◆ ОТРЫВОК ИНТЕРВЬЮ

┌────────

С тех пор, как началась война, вы уже несколько раз были в Украине с концертами…
Мы были три раза. И я видела Ирпень, разрушенные больницы, переполненные детские дома.
Первый раз — в начале июня, вместе с Николозом Рачвели играли концерт в метро. До нас там выступал U2 и президент Владимир Зеленский. Потом мы поехали во Львов и сыграли там вместе с филармоническим оркестром.
И вернулись туда еще раз — на День Независимости Украины, когда многие, включая посольства, наоборот, выезжали из страны, потому что находиться там было небезопасно. Я поняла что такое «небезопасно» на своем опыте: за день во Львове включилась сирена более 180 раз. У меня до сих пор стоят приложения на телефоне и я до сих пор слежу за оповещениями. Сегодня, например, в 5 утра она снова работала.
Как вы считаете, музыка способна залечить тяжелые раны — сейчас и всегда?

└────────

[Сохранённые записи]
┌────────

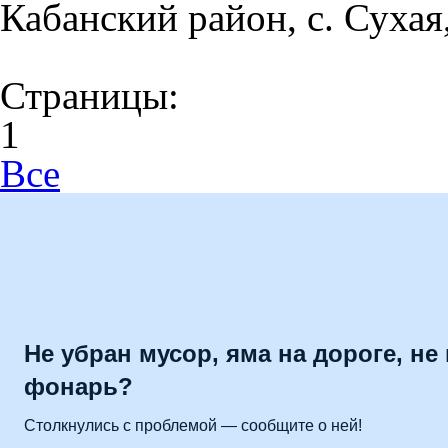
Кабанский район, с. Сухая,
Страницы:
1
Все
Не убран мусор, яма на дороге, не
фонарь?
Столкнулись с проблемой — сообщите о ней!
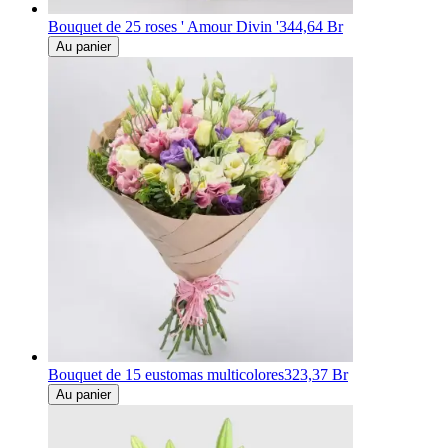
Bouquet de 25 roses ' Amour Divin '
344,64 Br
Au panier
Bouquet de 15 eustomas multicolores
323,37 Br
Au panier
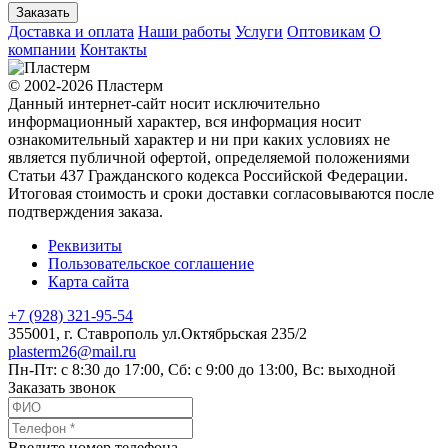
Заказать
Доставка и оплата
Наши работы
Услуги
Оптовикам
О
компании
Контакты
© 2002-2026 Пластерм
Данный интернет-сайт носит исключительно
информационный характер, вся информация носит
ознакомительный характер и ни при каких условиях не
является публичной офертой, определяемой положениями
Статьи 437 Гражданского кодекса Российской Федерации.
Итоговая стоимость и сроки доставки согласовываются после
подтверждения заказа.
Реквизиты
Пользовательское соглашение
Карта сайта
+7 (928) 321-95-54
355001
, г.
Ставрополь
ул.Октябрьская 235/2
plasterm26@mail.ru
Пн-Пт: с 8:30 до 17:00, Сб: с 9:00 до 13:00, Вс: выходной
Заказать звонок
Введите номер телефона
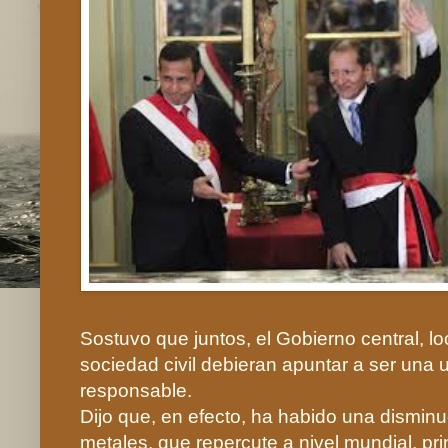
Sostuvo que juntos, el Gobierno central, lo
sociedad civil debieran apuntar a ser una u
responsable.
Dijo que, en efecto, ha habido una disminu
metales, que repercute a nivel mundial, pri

└────────

◆ ЗАДАНИЕ
Перечислите все географические названия из отрывка интервью. Каждое дайте в именительном падеже.

◆ МЕСТО ДЛЯ ОТВЕТА
Украина, Ирпень, Львов.